*** Opening of Provided material ***

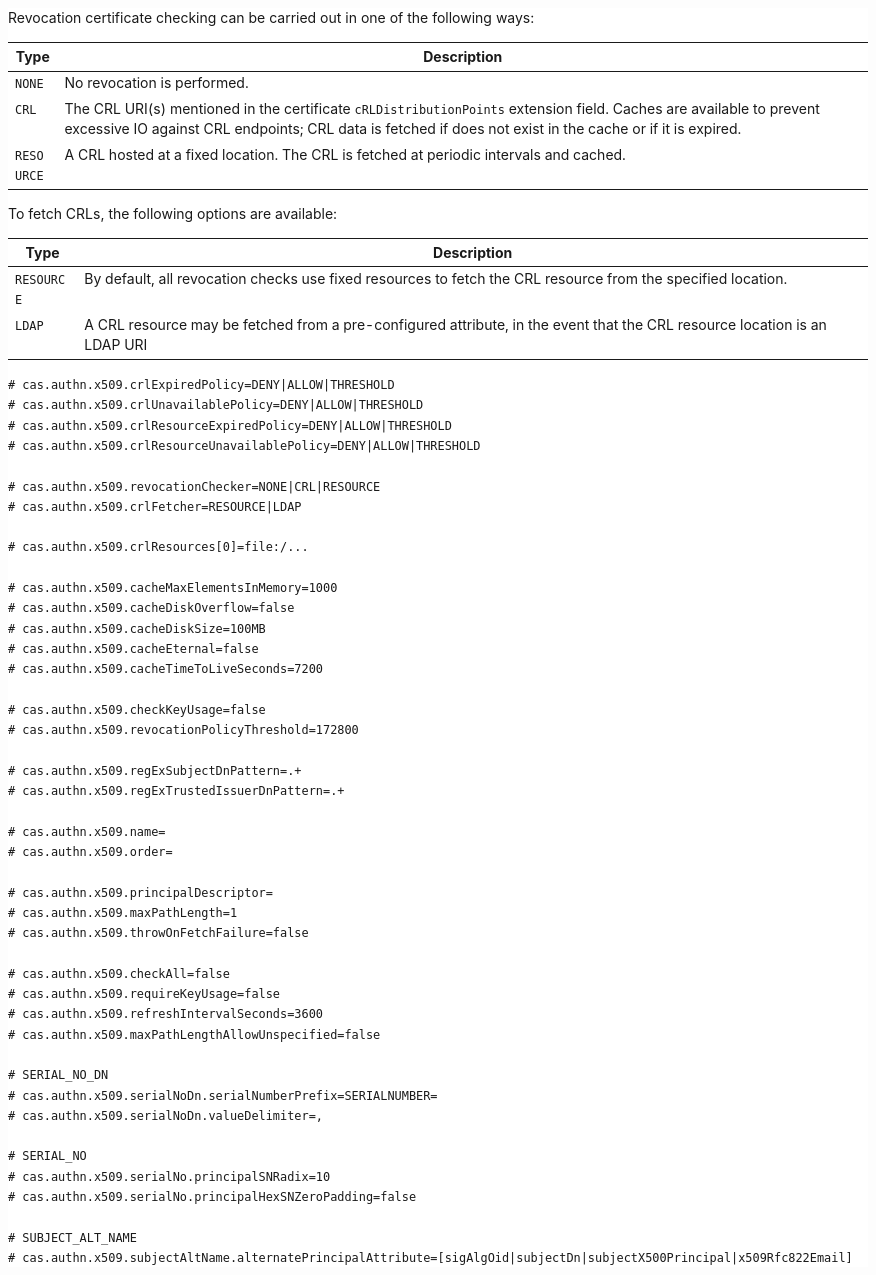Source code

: 
Revocation certificate checking can be carried out in one of the following ways:

| Type                    | Description
|-------------------------|----------------------------------------------------------------------------------------------------
| `NONE`                  | No revocation is performed.
| `CRL`                   | The CRL URI(s) mentioned in the certificate `cRLDistributionPoints` extension field. Caches are available to prevent excessive IO against CRL endpoints; CRL data is fetched if does not exist in the cache or if it is expired.
| `RESOURCE`              | A CRL hosted at a fixed location. The CRL is fetched at periodic intervals and cached.


To fetch CRLs, the following options are available:

| Type                    | Description
|-------------------------|----------------------------------------------------------------------------------------------------
| `RESOURCE`              | By default, all revocation checks use fixed resources to fetch the CRL resource from the specified location.
| `LDAP`                  | A CRL resource may be fetched from a pre-configured attribute, in the event that the CRL resource location is an LDAP URI

```properties
# cas.authn.x509.crlExpiredPolicy=DENY|ALLOW|THRESHOLD
# cas.authn.x509.crlUnavailablePolicy=DENY|ALLOW|THRESHOLD
# cas.authn.x509.crlResourceExpiredPolicy=DENY|ALLOW|THRESHOLD
# cas.authn.x509.crlResourceUnavailablePolicy=DENY|ALLOW|THRESHOLD

# cas.authn.x509.revocationChecker=NONE|CRL|RESOURCE
# cas.authn.x509.crlFetcher=RESOURCE|LDAP

# cas.authn.x509.crlResources[0]=file:/...

# cas.authn.x509.cacheMaxElementsInMemory=1000
# cas.authn.x509.cacheDiskOverflow=false
# cas.authn.x509.cacheDiskSize=100MB
# cas.authn.x509.cacheEternal=false
# cas.authn.x509.cacheTimeToLiveSeconds=7200

# cas.authn.x509.checkKeyUsage=false
# cas.authn.x509.revocationPolicyThreshold=172800

# cas.authn.x509.regExSubjectDnPattern=.+
# cas.authn.x509.regExTrustedIssuerDnPattern=.+

# cas.authn.x509.name=
# cas.authn.x509.order=

# cas.authn.x509.principalDescriptor=
# cas.authn.x509.maxPathLength=1
# cas.authn.x509.throwOnFetchFailure=false

# cas.authn.x509.checkAll=false
# cas.authn.x509.requireKeyUsage=false
# cas.authn.x509.refreshIntervalSeconds=3600
# cas.authn.x509.maxPathLengthAllowUnspecified=false

# SERIAL_NO_DN
# cas.authn.x509.serialNoDn.serialNumberPrefix=SERIALNUMBER=
# cas.authn.x509.serialNoDn.valueDelimiter=,

# SERIAL_NO
# cas.authn.x509.serialNo.principalSNRadix=10
# cas.authn.x509.serialNo.principalHexSNZeroPadding=false

# SUBJECT_ALT_NAME
# cas.authn.x509.subjectAltName.alternatePrincipalAttribute=[sigAlgOid|subjectDn|subjectX500Principal|x509Rfc822Email]
```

*** Close of Provided material ***

▶ [Your goal]
Show the lines of the data that hold the word "fixed".

▶ [Output for this task]
| `RESOURCE`              | A CRL hosted at a fixed location. The CRL is fetched at periodic intervals and cached.
| `RESOURCE`              | By default, all revocation checks use fixed resources to fetch the CRL resource from the specified location.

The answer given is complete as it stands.